Roma, 14 giu. - (Adnkronos) - "Io credo che la mia generazione tante responsabilita' le abbia, penso che sia una della cause della malattia, non la cura". A parlare e' l'attore Silvio Orlando, tra gli animatori principali dell'occupazione del teatro Valle, in corso da questa mattina a Roma da parte dei 'Lavoratori e lavoratrici dello spettacolo autorganizzati', che hanno anche lanciato un appello, sottoscritto da moltissimi personaggi della cultura, chiedendo di essere ''riconosciuti come interlocutori indispensabili nelle scelte politiche che riguardano il nostro settore, il nostro lavoro, la nostra vita''.

"Io ho cercato di portare la mia solidarieta' - prosegue Orlando - e anche una piccola proposta, cioe' gestirlo noi questo teatro con una sorta di stagione autogestita, in cui tutti gli artisti propongono spettacoli, della durata di due settimane in cui ogni attore piu' famoso viene affiancato da una giovane talento, in modo da fare uno spettacolo spaccato in due, un primo tempo con un 'vecchio trombone come me' e il secondo tempo con una giovane promessa".

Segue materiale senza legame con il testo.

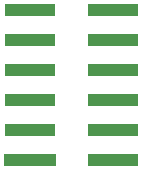
<source format=gbr>
%TF.GenerationSoftware,Altium Limited,Altium Designer,24.2.2 (26)*%
G04 Layer_Color=128*
%FSLAX45Y45*%
%MOMM*%
%TF.SameCoordinates,B44B2995-802D-4FBC-A6AD-B2E30319FF36*%
%TF.FilePolarity,Positive*%
%TF.FileFunction,Paste,Bot*%
%TF.Part,Single*%
G01*
G75*
%TA.AperFunction,SMDPad,CuDef*%
%ADD47R,4.32000X1.00000*%
%ADD48R,4.50000X1.00000*%
D47*
X5965400Y2540000D02*
D03*
Y2794000D02*
D03*
Y3048000D02*
D03*
Y3302000D02*
D03*
Y3556000D02*
D03*
Y3810000D02*
D03*
X5261400D02*
D03*
Y3556000D02*
D03*
Y3302000D02*
D03*
Y3048000D02*
D03*
Y2794000D02*
D03*
D48*
Y2540000D02*
D03*
%TF.MD5,afd021726830d04ada6b26a544100b0e*%
M02*

</source>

"Noi siamo consapevoli che questo teatro e' un 'giocattolone' che porta via ogni anno tanti soldi che vengono sottratti alla scuola, agli asili nido e a tante altre attivita' importanti. Ma la nostra categoria per anni e' stata troppo debole e troppo ricattabile. Fino a quando - conclude Orlando - saremo cosi', la nostra voce sara' 'piccola piccola', invece se riusciamo ad inventarci qualche cosa per contare di piu', per essere piu' al centro del dibattito culturale, allora forse potremmo dire la nostra".